Critics of Bayer’s $66 billion Monsanto deal have said it would hurt the German drugmaker’s pharma ambitions. Bayer itself isn’t worried about that.
Tuesday, CEO Werner Baumann worked to tamp down those worries with a slate of new growth forecasts for Bayer’s blockbuster meds. The company now sees its recently launched pharma products reaching peak sales of more than €10 billion.
That’s a big leap from Bayer’s previous target of €7.5 billion for the group, which comprises next-gen anticoagulant Xarelto, eye blockbuster Eylea, pulmonary arterial hypertension therapy Adempas and cancer-fighters Stivarga and Xofigo.
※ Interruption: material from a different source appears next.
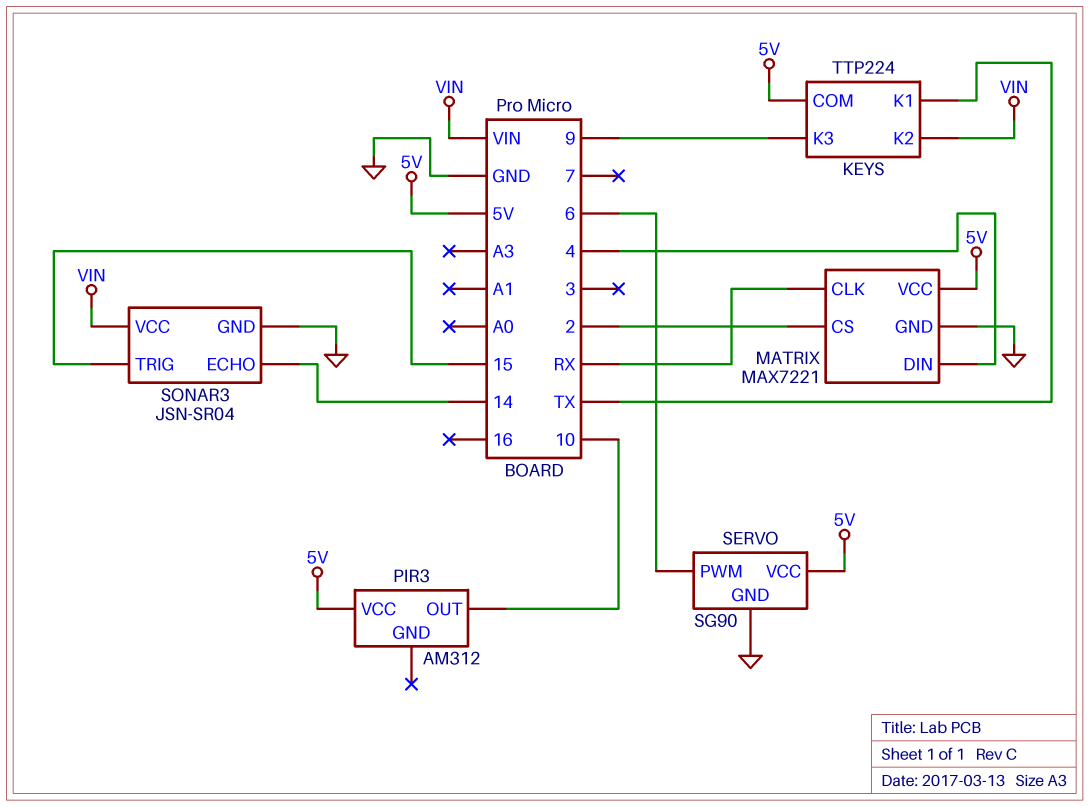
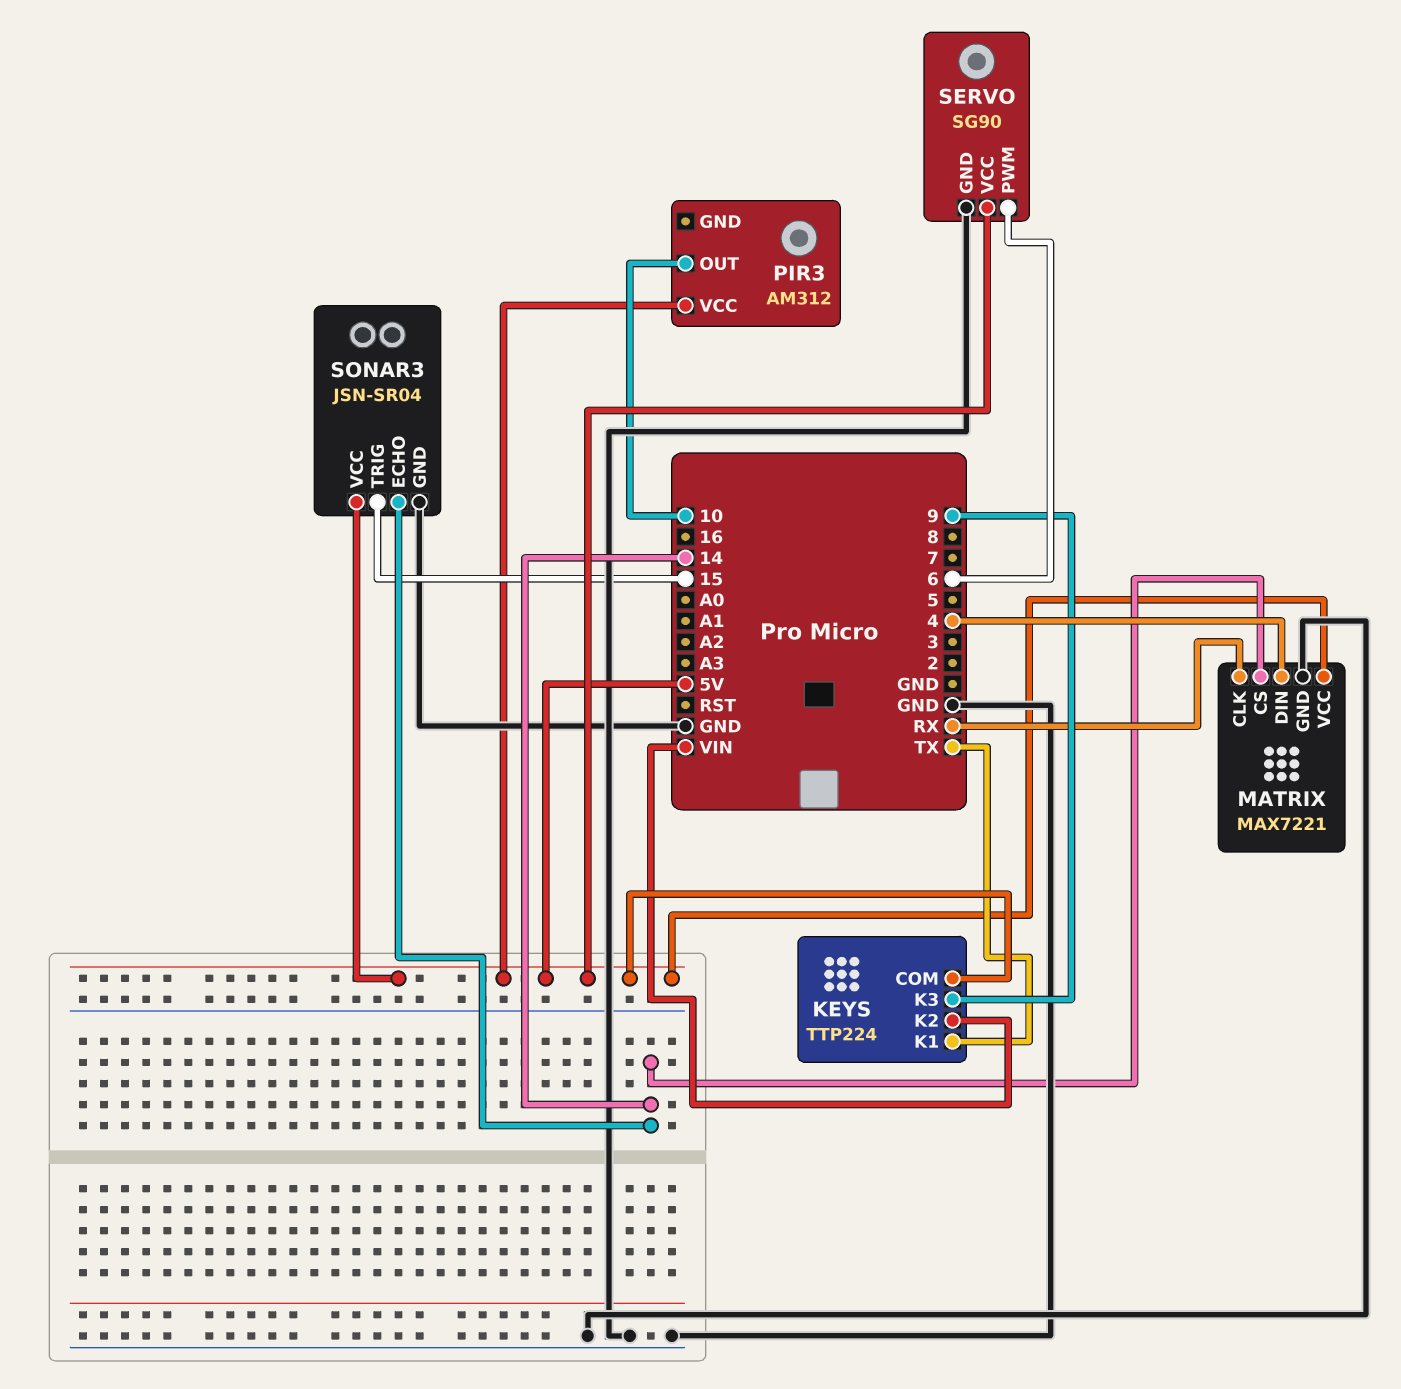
MATRIX pin CS: 2 -> 14
SONAR3 pin VCC: VIN -> 5V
The way Bayer sees it, those 5 products should help its pharma unit generate average annual sales growth of about 6% by the end of 2018. That same year, Bayer is aiming to increase its EBITDA margin for the business to between 32% and 34%.
And new CEO Baumann is confident about the meds coming up the pipeline, too. Six of Bayer’s prospects have combined sales potential of at least €6 billion, he said, including candidates for diabetic kidney disease, chronic heart failure and prostate cancer.
It’s the pipeline situation that has worried some of the analysts who aren’t too keen on the Monsanto deal. As Bernstein’s Ronny Gal wrote last week, the merger is a “lost opportunity to build the pharma pipeline.” Bayer doesn’t have the money to invest in both crop science and pharma at the same time, Gal figures, and with patent expirations approaching, it “can’t wait to de-lever before investing in pharma,” either.
BMI Research’s Craig Smith has voiced similar concerns, cautioning that “this deal could significantly weaken” Bayer’s “capacity to grow within the pharmaceuticals space”–especially considering that the Leverkeusen-based company already spends less than its Big Pharma peers do on R&D.
Bayer, however, also has other businesses on the healthcare side that it expects to contribute–including the lagging consumer health unit, which it predicts will see average annual sales growth of between 4% and 5% by the end of 2018. The company also wants “to continue growing the animal health business,” a division that’s popped up in near-constant divestment rumors over the past few years.
Even with the near-term growth promised on the pharma side, company’s recent integration track record may have some investors fretting. Joining hands with Merck’s consumer unit has been a bumpy road, and Bayer is still feeling its effects: The drugmaker says it underestimated the risk from emerging markets volatility related to the 2014 purchase, and the company saw stronger business disruption during the integration than it anticipated, Reuters reported Tuesday.